[Work to be completed]
Within the listing below, count the lines that include "strong" and give the count alone.

[Dataset extract]
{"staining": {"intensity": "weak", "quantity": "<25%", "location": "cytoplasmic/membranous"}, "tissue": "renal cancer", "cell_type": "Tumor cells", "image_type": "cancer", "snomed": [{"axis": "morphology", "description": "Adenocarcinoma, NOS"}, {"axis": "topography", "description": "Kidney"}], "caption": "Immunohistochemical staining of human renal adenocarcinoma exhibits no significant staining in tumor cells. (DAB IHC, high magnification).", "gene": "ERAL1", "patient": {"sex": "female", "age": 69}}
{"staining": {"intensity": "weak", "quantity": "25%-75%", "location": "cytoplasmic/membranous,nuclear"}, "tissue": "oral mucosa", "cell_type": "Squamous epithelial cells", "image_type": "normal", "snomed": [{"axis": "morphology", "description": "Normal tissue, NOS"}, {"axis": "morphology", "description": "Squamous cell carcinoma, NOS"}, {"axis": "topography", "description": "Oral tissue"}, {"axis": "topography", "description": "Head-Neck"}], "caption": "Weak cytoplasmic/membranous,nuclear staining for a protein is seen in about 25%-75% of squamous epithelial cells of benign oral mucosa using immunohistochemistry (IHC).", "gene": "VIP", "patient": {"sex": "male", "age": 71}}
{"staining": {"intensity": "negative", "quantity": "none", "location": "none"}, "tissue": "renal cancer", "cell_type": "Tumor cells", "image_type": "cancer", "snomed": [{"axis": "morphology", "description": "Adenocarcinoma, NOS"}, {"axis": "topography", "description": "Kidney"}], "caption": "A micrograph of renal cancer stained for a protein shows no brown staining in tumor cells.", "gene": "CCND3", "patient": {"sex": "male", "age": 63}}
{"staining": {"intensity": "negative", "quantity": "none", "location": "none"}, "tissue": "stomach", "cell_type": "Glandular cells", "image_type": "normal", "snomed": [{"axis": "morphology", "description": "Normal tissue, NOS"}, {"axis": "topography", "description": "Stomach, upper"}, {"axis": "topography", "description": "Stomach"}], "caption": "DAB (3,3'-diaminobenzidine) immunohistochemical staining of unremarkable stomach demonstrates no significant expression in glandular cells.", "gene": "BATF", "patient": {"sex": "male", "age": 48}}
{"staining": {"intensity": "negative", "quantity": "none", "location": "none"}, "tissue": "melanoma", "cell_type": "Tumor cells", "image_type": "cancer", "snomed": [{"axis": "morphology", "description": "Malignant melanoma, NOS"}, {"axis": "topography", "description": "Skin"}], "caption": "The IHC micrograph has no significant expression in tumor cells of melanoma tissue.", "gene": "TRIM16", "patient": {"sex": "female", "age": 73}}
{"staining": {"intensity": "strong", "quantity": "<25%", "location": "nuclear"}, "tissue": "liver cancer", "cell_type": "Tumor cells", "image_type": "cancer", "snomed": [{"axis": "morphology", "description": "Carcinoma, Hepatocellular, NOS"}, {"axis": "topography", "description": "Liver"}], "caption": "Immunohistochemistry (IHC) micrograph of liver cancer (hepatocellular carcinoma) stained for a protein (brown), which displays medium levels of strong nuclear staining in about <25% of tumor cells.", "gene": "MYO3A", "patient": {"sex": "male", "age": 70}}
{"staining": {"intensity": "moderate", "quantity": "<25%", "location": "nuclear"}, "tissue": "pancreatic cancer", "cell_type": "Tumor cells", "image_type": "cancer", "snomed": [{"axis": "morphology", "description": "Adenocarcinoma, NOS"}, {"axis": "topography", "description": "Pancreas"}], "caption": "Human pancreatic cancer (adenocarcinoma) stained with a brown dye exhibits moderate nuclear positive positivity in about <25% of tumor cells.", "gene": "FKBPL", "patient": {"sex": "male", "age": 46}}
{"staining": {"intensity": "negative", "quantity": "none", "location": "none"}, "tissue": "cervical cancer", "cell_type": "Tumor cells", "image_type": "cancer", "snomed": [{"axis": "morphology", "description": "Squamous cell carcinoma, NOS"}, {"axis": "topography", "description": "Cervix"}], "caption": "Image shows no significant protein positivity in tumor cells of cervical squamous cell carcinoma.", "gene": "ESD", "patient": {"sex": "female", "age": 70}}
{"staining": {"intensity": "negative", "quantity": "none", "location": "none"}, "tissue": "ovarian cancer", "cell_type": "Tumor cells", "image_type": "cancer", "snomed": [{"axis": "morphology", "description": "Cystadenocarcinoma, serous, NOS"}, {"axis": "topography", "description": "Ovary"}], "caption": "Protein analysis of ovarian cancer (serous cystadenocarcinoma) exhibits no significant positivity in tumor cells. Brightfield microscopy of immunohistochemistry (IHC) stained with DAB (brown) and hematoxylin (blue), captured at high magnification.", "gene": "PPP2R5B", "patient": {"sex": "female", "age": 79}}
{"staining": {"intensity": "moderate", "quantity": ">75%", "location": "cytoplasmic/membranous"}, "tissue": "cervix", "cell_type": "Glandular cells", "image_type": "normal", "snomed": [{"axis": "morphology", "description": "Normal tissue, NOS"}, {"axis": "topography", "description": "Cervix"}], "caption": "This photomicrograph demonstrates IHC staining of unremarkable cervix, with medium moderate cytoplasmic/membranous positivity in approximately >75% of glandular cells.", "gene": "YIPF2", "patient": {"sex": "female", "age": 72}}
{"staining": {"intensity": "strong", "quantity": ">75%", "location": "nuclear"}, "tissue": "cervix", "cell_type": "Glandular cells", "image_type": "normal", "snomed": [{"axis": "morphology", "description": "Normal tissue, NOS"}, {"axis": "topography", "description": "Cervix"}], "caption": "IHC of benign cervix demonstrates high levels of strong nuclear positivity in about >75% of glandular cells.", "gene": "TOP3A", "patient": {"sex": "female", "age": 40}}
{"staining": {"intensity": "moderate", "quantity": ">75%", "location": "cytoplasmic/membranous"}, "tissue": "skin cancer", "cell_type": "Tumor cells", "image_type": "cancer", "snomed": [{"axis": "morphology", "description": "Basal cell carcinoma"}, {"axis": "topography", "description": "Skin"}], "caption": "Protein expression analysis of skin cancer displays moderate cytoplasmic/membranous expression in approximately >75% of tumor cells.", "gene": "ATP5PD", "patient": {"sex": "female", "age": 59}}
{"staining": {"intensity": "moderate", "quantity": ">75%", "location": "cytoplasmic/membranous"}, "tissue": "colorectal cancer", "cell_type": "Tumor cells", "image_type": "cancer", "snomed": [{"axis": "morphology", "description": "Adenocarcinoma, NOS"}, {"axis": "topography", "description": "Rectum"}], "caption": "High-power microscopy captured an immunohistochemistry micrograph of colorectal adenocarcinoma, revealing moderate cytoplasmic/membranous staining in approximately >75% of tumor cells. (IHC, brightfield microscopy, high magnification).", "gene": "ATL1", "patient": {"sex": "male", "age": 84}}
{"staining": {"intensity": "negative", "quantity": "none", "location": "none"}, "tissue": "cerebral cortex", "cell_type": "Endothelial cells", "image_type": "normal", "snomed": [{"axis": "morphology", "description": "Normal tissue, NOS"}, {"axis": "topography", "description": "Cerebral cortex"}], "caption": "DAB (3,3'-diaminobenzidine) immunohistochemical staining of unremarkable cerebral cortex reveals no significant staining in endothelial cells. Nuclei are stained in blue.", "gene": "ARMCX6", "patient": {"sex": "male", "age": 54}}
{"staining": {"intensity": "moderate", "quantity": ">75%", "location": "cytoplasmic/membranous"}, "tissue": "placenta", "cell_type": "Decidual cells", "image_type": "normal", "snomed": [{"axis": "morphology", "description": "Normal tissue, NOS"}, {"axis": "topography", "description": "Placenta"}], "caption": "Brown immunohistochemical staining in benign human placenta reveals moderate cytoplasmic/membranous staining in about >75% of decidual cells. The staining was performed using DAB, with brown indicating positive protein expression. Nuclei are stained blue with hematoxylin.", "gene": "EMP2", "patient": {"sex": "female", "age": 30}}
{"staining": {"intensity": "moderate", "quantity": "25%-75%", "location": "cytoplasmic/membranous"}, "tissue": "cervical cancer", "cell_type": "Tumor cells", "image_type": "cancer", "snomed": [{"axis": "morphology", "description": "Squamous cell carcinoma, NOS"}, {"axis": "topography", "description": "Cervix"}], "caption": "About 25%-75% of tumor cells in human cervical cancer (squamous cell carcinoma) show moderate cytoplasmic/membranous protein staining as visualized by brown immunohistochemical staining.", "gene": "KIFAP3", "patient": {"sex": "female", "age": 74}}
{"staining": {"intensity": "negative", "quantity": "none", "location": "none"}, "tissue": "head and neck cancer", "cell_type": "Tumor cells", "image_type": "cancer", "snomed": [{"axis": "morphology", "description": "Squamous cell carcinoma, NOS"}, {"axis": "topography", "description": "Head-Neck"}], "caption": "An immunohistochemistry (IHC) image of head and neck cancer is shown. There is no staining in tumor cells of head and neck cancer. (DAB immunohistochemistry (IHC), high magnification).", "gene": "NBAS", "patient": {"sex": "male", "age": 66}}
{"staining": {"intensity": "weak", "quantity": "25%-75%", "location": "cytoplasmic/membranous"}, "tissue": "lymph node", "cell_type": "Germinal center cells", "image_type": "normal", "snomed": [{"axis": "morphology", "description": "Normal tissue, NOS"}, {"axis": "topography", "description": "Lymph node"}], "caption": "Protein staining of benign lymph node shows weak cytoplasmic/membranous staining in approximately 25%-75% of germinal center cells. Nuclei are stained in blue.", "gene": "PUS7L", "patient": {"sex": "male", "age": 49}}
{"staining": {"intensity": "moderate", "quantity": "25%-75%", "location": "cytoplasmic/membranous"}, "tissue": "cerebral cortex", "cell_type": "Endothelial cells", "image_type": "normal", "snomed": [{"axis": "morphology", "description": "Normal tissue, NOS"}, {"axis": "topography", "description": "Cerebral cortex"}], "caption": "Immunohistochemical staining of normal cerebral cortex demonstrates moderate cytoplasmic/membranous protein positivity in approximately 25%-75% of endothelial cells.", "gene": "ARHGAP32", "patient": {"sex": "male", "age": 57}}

[Result]
2